__Exercise prompt__
Find every line below that contains the word "mistakes" and copy each of those lines out in full. Case matters.

━━━━━━━━━━━━━━━━

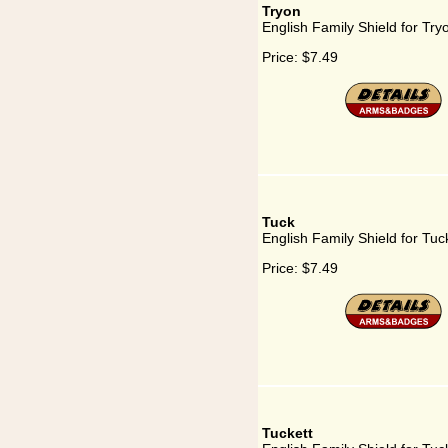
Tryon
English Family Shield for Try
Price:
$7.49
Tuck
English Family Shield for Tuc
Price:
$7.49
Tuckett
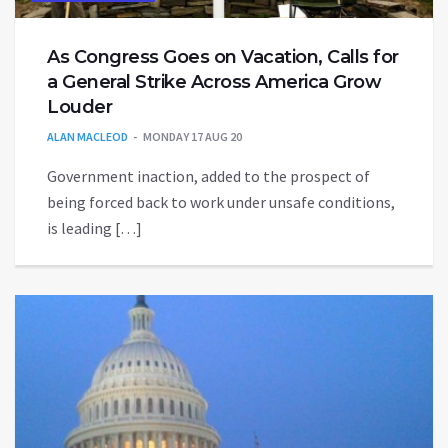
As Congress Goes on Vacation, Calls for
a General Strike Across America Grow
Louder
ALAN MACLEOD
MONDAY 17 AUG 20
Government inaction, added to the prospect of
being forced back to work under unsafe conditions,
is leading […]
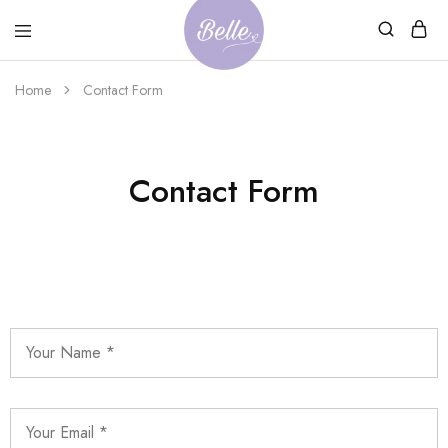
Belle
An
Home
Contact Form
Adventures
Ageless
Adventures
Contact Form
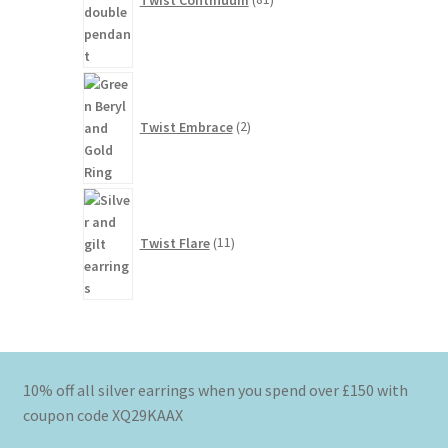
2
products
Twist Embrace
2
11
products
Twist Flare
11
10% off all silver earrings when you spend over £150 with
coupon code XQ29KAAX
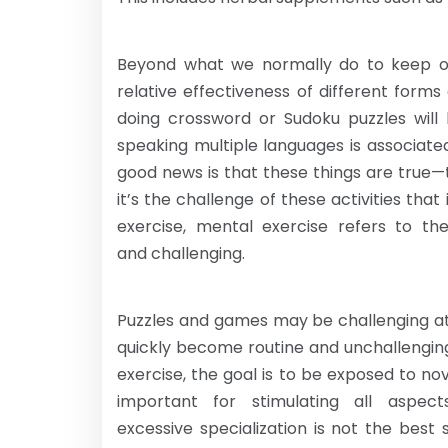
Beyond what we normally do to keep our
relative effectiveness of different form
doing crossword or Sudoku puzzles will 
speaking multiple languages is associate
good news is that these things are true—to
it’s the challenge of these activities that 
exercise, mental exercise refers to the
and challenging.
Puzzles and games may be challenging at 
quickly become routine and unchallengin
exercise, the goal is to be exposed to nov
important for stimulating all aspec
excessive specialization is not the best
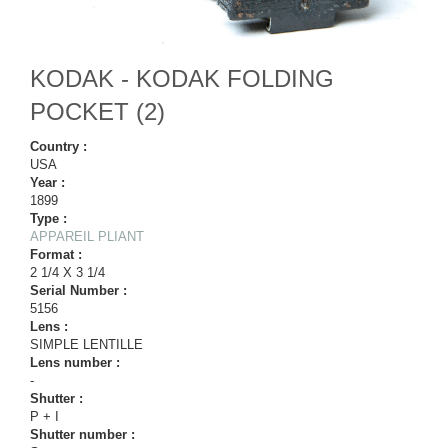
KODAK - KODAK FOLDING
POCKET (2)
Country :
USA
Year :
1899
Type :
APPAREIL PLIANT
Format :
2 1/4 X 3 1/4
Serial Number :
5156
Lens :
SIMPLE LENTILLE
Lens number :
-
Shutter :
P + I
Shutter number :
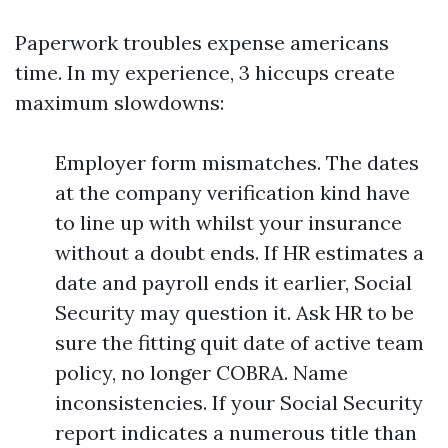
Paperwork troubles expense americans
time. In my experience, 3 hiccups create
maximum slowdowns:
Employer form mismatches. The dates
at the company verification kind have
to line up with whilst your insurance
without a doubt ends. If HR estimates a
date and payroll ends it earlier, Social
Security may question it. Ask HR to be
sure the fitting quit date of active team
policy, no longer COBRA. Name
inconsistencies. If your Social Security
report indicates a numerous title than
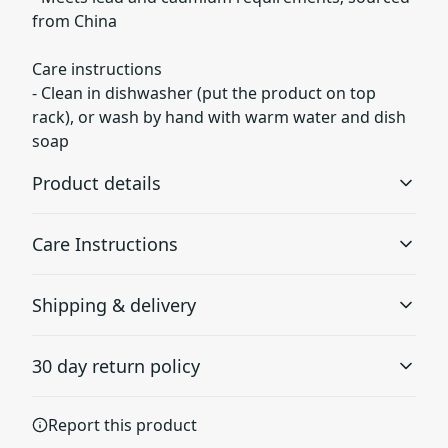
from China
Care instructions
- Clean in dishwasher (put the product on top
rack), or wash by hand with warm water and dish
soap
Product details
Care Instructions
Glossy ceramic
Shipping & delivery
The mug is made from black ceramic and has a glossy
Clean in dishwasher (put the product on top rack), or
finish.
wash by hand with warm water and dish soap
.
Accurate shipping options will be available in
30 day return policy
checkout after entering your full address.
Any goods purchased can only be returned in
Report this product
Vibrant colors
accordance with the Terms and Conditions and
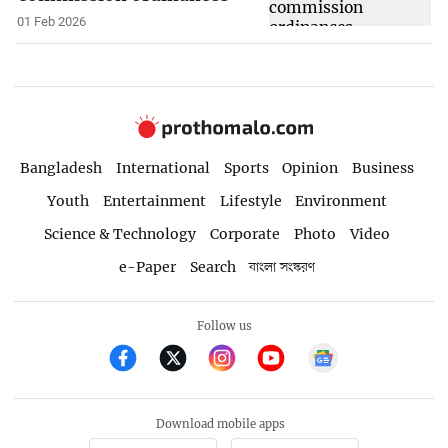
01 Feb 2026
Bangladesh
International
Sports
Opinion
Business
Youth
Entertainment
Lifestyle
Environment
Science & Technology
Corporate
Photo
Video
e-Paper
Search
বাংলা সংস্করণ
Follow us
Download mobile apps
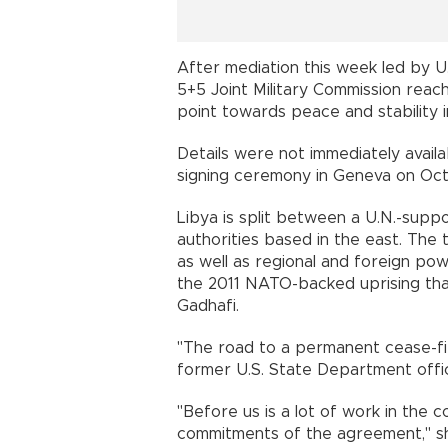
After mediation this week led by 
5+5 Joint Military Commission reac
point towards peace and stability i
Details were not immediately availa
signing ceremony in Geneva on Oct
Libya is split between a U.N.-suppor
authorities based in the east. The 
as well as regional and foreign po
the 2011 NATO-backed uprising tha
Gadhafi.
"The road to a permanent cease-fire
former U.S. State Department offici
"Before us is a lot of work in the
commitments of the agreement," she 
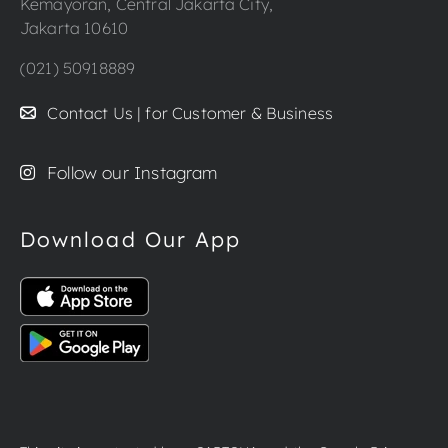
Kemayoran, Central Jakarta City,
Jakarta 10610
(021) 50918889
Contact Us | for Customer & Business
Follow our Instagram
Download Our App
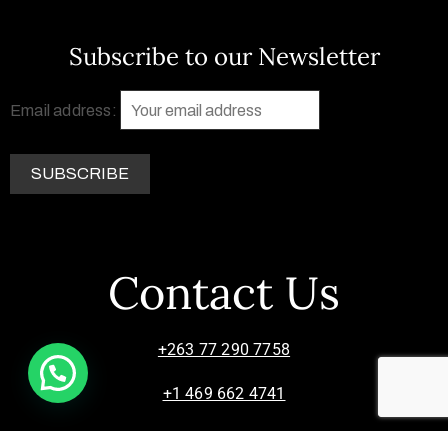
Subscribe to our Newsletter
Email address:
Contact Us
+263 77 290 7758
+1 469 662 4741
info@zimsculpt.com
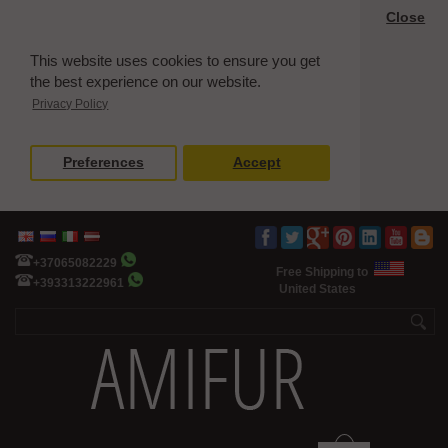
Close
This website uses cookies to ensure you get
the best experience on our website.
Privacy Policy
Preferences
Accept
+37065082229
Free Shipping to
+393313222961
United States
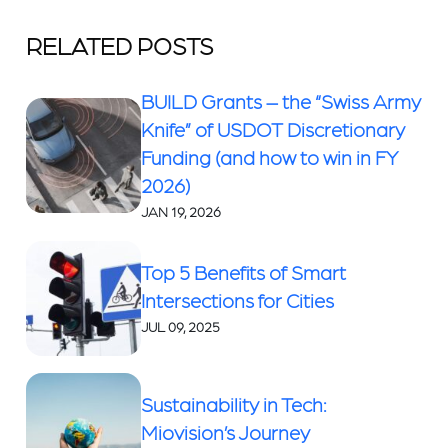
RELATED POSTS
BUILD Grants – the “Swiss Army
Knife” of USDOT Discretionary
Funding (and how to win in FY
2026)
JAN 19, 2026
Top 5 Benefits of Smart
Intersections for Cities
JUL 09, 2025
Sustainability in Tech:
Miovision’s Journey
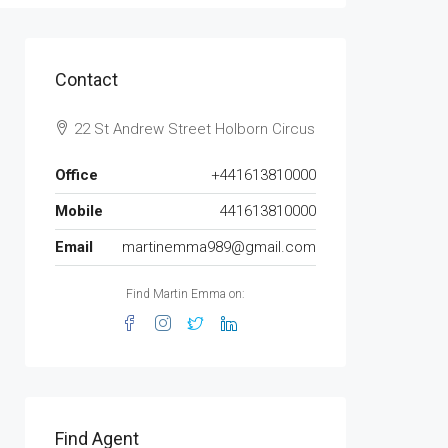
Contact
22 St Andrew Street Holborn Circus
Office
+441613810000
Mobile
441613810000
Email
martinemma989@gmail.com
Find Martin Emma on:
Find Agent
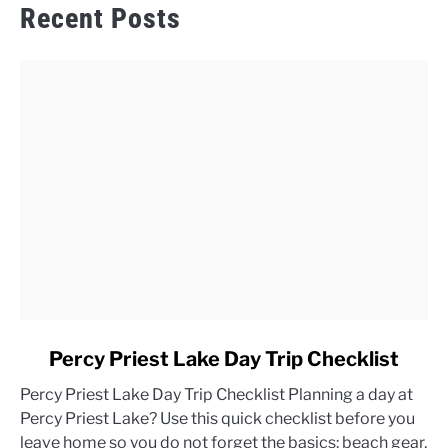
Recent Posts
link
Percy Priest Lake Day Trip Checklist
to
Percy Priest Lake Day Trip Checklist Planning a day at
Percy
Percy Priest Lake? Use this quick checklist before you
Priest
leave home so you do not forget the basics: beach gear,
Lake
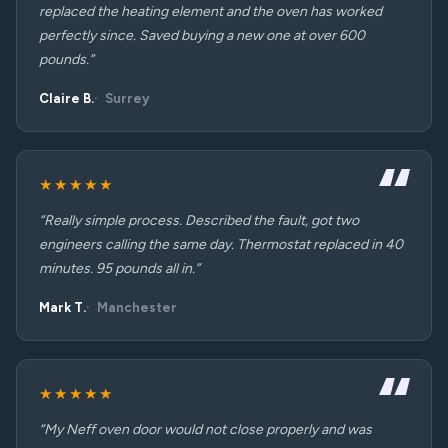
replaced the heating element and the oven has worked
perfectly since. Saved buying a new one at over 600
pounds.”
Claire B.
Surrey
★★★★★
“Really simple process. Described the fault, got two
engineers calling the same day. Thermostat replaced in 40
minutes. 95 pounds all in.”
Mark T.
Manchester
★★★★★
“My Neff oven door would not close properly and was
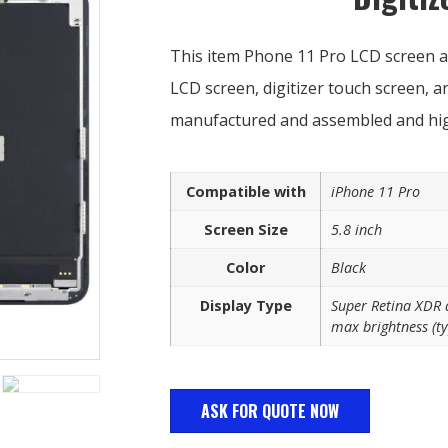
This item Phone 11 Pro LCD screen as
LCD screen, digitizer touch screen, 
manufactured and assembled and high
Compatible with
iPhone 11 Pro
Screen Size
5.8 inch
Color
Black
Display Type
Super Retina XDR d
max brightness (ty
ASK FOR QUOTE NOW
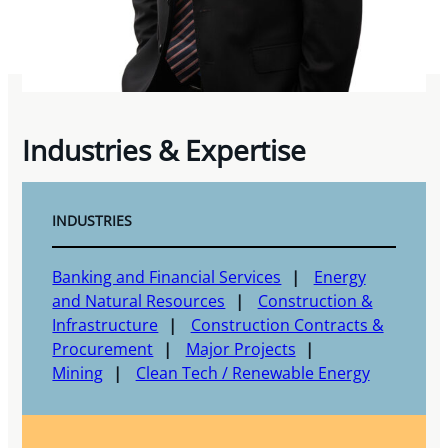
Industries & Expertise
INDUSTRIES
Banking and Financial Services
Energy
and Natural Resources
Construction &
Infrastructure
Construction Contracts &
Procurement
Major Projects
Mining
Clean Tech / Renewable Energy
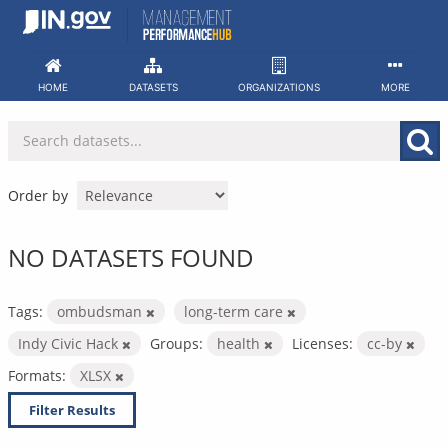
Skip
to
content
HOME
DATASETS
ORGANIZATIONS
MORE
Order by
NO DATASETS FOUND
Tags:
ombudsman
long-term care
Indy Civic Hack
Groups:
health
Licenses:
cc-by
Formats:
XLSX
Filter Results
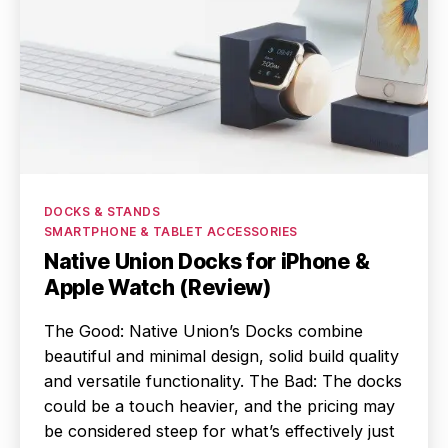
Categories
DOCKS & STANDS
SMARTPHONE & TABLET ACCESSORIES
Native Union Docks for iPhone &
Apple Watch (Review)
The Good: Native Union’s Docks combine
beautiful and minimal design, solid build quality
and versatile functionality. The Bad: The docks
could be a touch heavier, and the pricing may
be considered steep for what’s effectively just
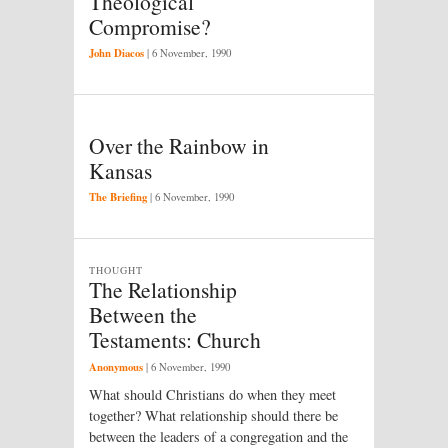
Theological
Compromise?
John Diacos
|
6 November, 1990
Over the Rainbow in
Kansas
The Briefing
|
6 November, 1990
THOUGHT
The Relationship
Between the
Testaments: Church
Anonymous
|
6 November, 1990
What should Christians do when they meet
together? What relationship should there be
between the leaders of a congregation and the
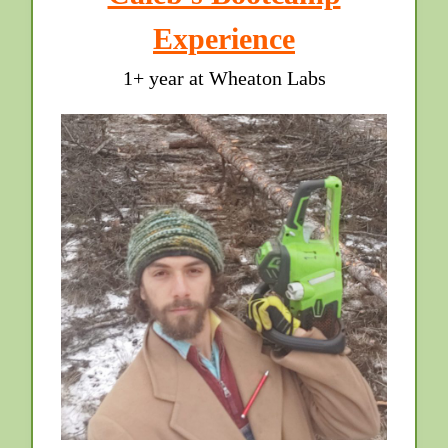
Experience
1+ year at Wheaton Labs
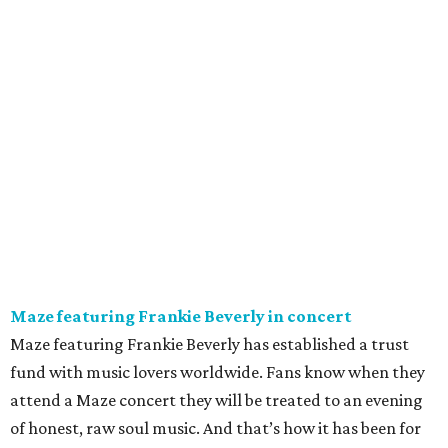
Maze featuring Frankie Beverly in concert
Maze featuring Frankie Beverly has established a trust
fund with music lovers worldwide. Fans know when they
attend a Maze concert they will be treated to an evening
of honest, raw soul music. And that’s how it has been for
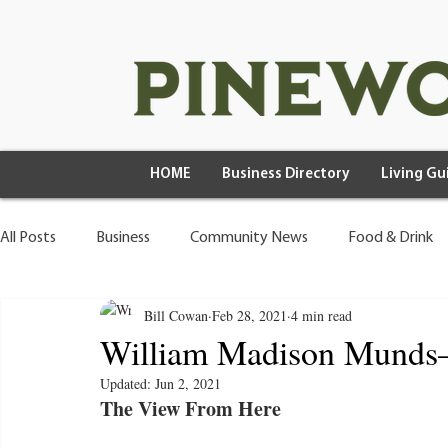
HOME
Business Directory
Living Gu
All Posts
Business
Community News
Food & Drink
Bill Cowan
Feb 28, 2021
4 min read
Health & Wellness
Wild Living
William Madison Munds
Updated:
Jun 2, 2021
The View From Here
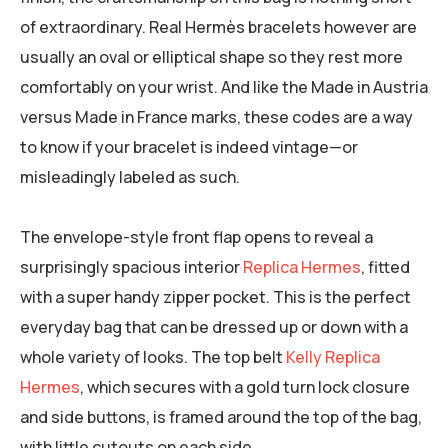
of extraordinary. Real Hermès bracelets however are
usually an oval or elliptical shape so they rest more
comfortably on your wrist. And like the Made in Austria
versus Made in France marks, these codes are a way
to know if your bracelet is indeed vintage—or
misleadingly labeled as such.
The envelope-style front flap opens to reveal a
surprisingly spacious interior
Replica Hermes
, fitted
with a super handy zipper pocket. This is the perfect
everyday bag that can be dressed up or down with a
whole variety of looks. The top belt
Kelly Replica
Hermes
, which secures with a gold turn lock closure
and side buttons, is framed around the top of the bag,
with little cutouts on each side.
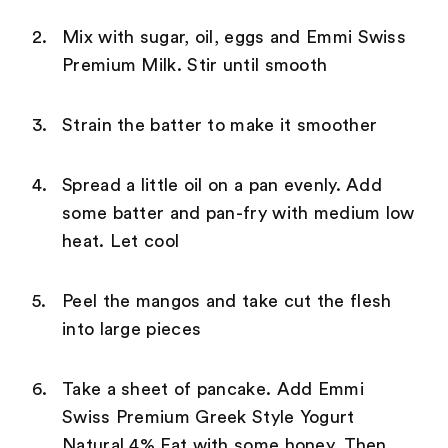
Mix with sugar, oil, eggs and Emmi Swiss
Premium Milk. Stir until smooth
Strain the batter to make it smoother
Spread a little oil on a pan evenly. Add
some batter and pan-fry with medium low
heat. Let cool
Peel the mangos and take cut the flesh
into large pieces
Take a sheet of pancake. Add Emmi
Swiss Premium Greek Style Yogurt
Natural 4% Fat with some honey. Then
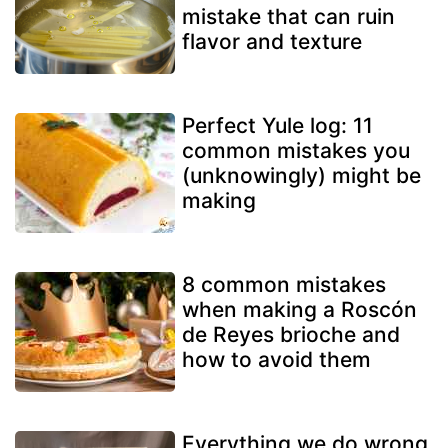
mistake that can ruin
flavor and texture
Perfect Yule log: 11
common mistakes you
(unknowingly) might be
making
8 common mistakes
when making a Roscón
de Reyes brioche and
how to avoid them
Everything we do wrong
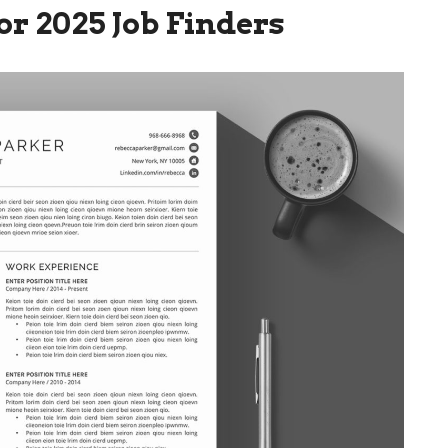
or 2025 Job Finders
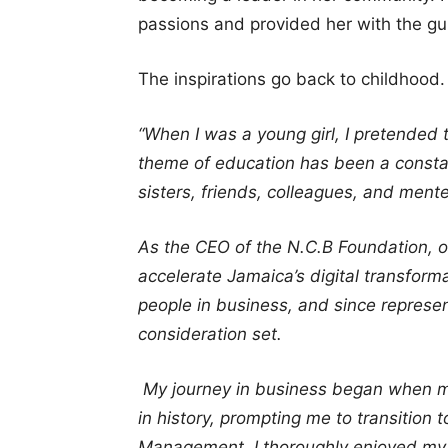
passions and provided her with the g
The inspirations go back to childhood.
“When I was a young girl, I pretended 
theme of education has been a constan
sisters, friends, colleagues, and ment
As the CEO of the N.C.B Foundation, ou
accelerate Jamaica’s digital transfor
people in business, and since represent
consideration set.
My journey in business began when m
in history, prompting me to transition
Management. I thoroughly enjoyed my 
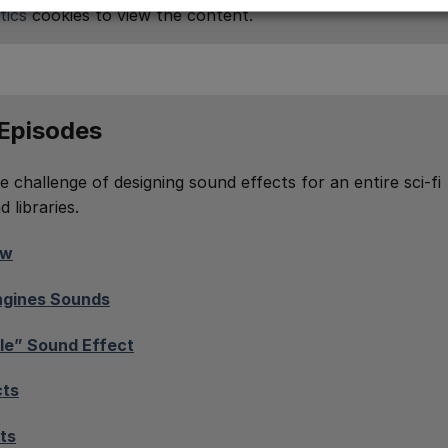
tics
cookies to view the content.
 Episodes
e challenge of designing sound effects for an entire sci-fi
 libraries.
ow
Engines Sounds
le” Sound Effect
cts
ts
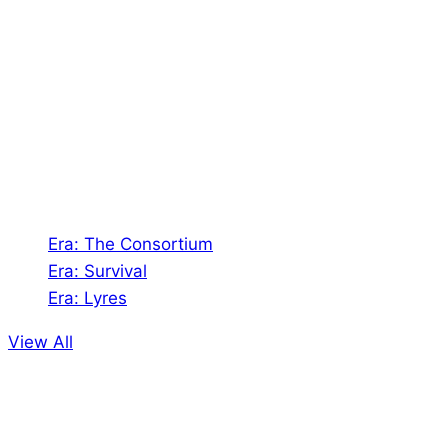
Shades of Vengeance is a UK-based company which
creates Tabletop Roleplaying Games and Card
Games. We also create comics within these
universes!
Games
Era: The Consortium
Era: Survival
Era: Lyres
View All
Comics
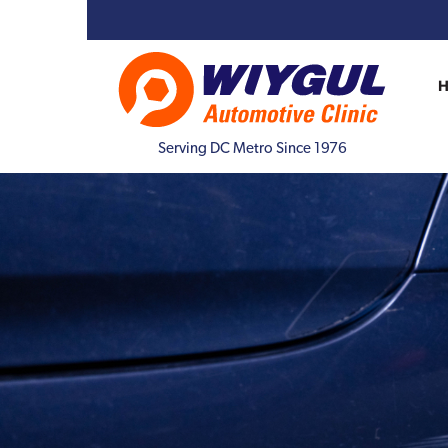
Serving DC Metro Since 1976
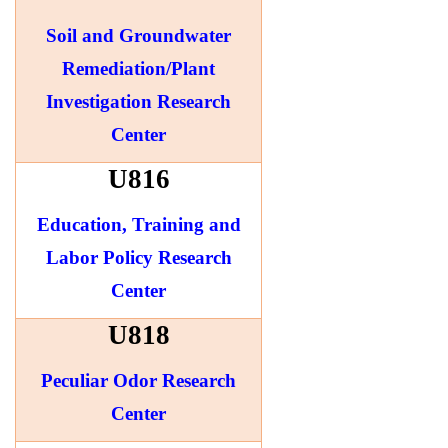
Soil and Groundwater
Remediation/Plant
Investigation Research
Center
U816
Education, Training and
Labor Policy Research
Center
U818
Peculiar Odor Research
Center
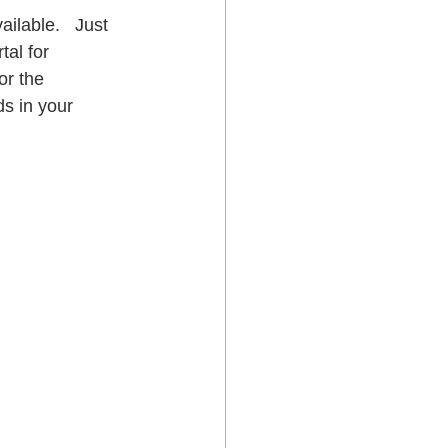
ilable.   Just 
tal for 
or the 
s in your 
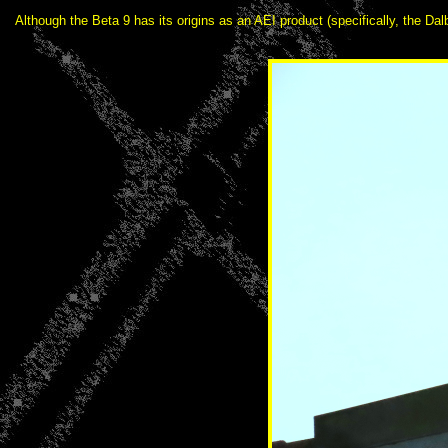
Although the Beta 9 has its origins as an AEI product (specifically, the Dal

━━━━━━━━━━━━━━━━

__Task response__
common mistakes you
8 common mistakes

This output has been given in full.